Había intentado contactar a los Comandantes para tenerlos a mano en caso de que se necesitara emitir una orden de emergencia, pero ambos dispositivos de muñeca estaban en modo privado y no les alertarían de mensajes entrantes hasta que terminaran con lo que estaban haciendo esta mañana.
—Carguero Poseidón Diecisiete Cuatro Ocho CEL, prepárese para el acoplamiento en el muelle 804 Puerto.
Se ha preparado una cápsula presurizada, igualada con la presión de la ciudad.
Por favor ajuste la presión de su hangar para que coincida.
Las condiciones del agua están adjuntas —informó el Almirante al primero de los barcos de mar profundo.
—Gracias, Absolución.
El transporte líquido presurizado nos ahorrará seis horas de tiempo de adaptación.
Acoplamiento ahora —respondió el barco, y el Almirante Penner pasó al siguiente barco en la fila.
—¿Dónde están los comandantes?
Son las diez de la mañana y nadie los ha visto todavía —se quejó uno de los maestros de muelle mientras era reprendido por una especie similar a un lagarto por no conocer su saludo formal y su rutina de reverencia.
Por lo que él podía decir, el más grande de los dos no era malo.
Pero el más pequeño, que el maestro de muelle asumía era la pareja del más grande, se había ofendido por prácticamente todo lo que veía, desde el diseño interior hasta el tiempo que tomaría trasladar sus pertenencias desde los muelles al pequeño condominio en el que se mudarían junto a una playa en una de las islas más grandes.
—¿Líder del equipo, puedo obtener un reasignamiento?
En serio, estas personas me odian —rogó el maestro de muelle.
—¿Crees que no podemos escucharlos desde aquí?
Nadie va a tomar esa por el equipo.
No, espera, creo que tenemos a alguien aquí que lo hará —respondió el Líder del equipo mientras el Mayor Miller entraba para ver cómo iban las cosas.
—Miller, necesitamos tus habilidades de relaciones públicas.
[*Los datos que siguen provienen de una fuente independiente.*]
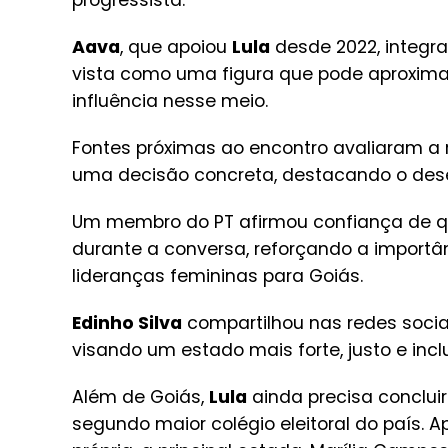
progressista.
Aava
, que apoiou
Lula
desde 2022, integra
vista como uma figura que pode aproximar
influência nesse meio.
Fontes próximas ao encontro avaliaram a
uma decisão concreta, destacando o des
Um membro do PT afirmou confiança de 
durante a conversa, reforçando a import
lideranças femininas para Goiás.
Edinho Silva
compartilhou nas redes socia
visando um estado mais forte, justo e inclu
Além de Goiás,
Lula
ainda precisa conclui
segundo maior colégio eleitoral do país. 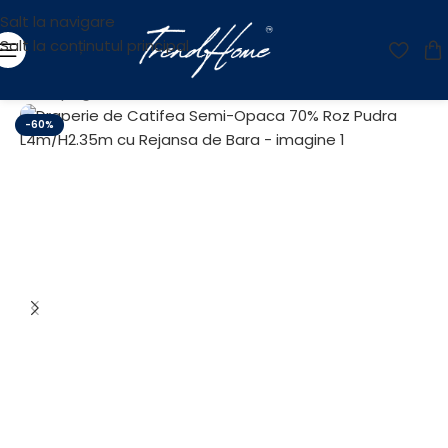
Salt la navigare
Salt la conținutul principal
Prima pagină
/
OUTLET
-60%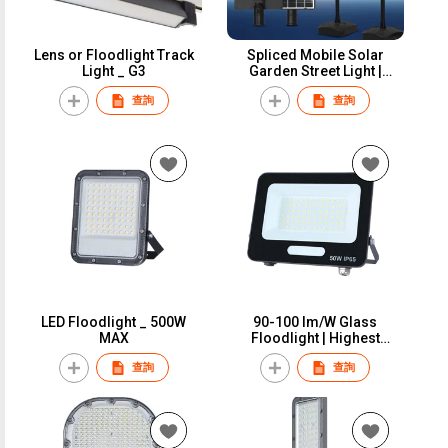
Lens or Floodlight Track
Spliced ​​Mobile Solar
Light _ G3
Garden Street Light |
Portable Package
查詢
查詢
LED Floodlight _ 500W
90-100 lm/W Glass
MAX
Floodlight | Highest
Repurchase Rate
查詢
查詢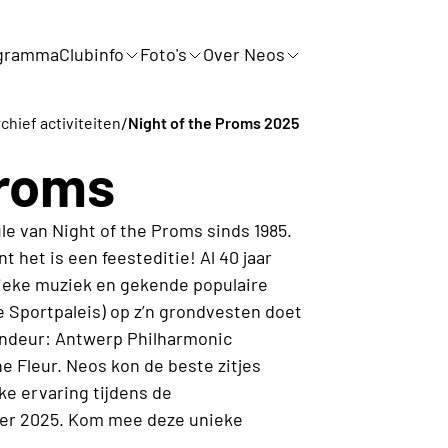
gramma
Clubinfo
Foto's
Over Neos
/
chief activiteiten
Night of the Proms 2025
Proms
e van Night of the Proms sinds 1985.
 het is een feesteditie! Al 40 jaar
sieke muziek en gekende populaire
 Sportpaleis) op z’n grondvesten doet
andeur: Antwerp Philharmonic
 Fleur. Neos kon de beste zitjes
e ervaring tijdens de
ber 2025. Kom mee deze unieke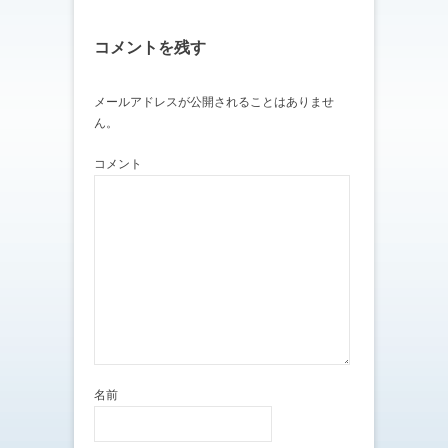
し
ク
い
し
ウ
て
ィ
く
コメントを残す
ン
だ
ド
さ
ウ
い
で
(
メールアドレスが公開されることはありませ
開
新
き
し
ん。
ま
い
す
ウ
)
ィ
ン
コメント
ド
ウ
で
開
き
ま
す
)
名前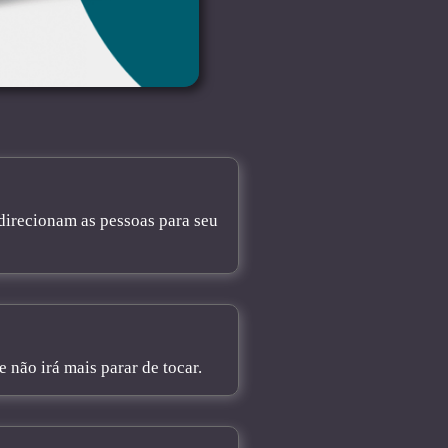
direcionam as pessoas para seu
não irá mais parar de tocar.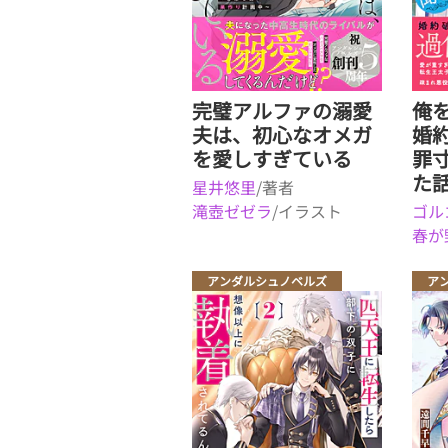
完璧アルファの溺愛
俺
夫は、初心なオメガ
婚
を愛しすぎている
罪
た
星井悠里
/著者
滝壺ゼゼラ
/イラスト
ゴル
春が
アンダルシュノベルズ
ア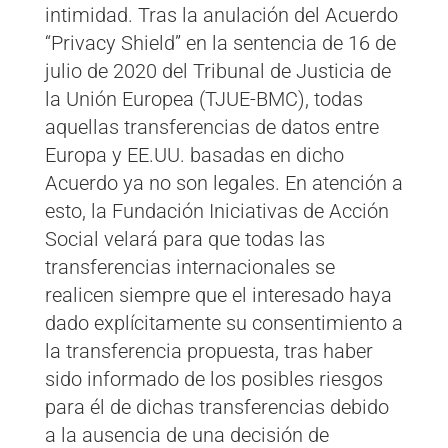
intimidad. Tras la anulación del Acuerdo
“Privacy Shield” en la sentencia de 16 de
julio de 2020 del Tribunal de Justicia de
la Unión Europea (TJUE-BMC), todas
aquellas transferencias de datos entre
Europa y EE.UU. basadas en dicho
Acuerdo ya no son legales. En atención a
esto, la Fundación Iniciativas de Acción
Social velará para que todas las
transferencias internacionales se
realicen siempre que el interesado haya
dado explícitamente su consentimiento a
la transferencia propuesta, tras haber
sido informado de los posibles riesgos
para él de dichas transferencias debido
a la ausencia de una decisión de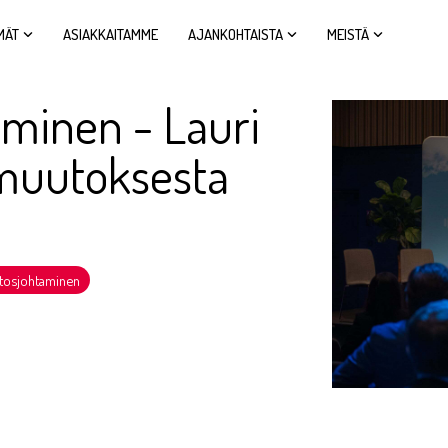
MÄT
ASIAKKAITAMME
AJANKOHTAISTA
MEISTÄ
minen - Lauri
ämuutoksesta
tosjohtaminen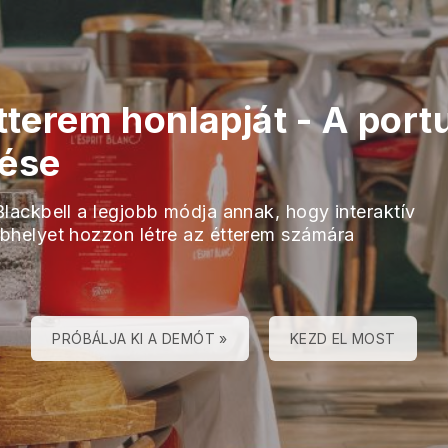
étterem honlapját
-
A port
lése
Blackbell a legjobb módja annak, hogy interaktív
bhelyet hozzon létre az étterem számára
PRÓBÁLJA KI A DEMÓT »
KEZD EL MOST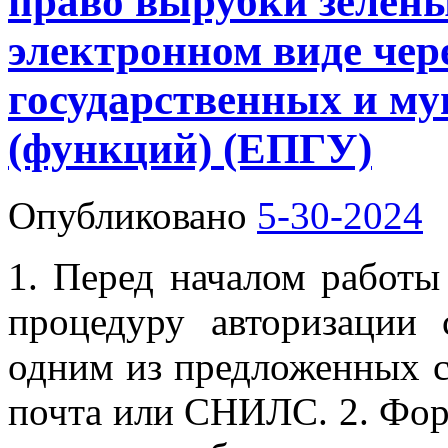
право вырубки зелен
электронном виде чер
государственных и м
(функций) (ЕПГУ)
Опубликовано
5-30-2024
1. Перед началом работы
процедуру авторизации
одним из предложенных с
почта или СНИЛС. 2. Форм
Por favor, te lo suplico —el Líder del equipo suplicó.
—Está bien, observa y aprende —suspiró Miller mientras caminaba hacia donde el residente reptiliano estaba reprendiendo ruidosamente a los trabajadores.
—Buenos días.
¿Los Crocs, mudándose a la unidad 483A?
Unas unidades pequeñas encantadoras y asequibles.
Había pensado en conseguir una yo mismo, pero por ahora solo usaré las Villas corporativas en la Playa del Sur.
¿Cuál parece ser el problema?
Estamos operando a máxima capacidad esta mañana, y los protocolos de seguridad del control de tráfico dictan trescientos metros entre las cápsulas de carga a granel —el Mayor los saludó con una sonrisa profesional en su rostro engañosamente joven.
Los condominios frente a la playa no eran baratos, ya que eran algunas de las ubicaciones más deseables en la isla, pero las Villas corporativas en la Playa del Sur estaban tanto en una playa más grande como en una con mejores tiendas y restaurantes cercanos, por lo que los residentes no necesitaban viajar para llegar a ellos.
Cualquiera que menospreciara a los trabajadores de cuello azul los habría investigado de antemano, y la mención de que él podía disponer de ellas a voluntad significaba que tenía mucho más influjo aquí que lo que su riqueza mediocre podía comprar.
—Buen alardeo.
Por favor regresa cuando los hayas llevado a su unidad.
Estamos saturados y necesitamos a alguien que imponga autoridad sobre los snobs —mensajeó el Líder del equipo mientras el Mayor Miller guiaba a la pareja, dándoles una descripción brillante de todas las comodidades en la isla.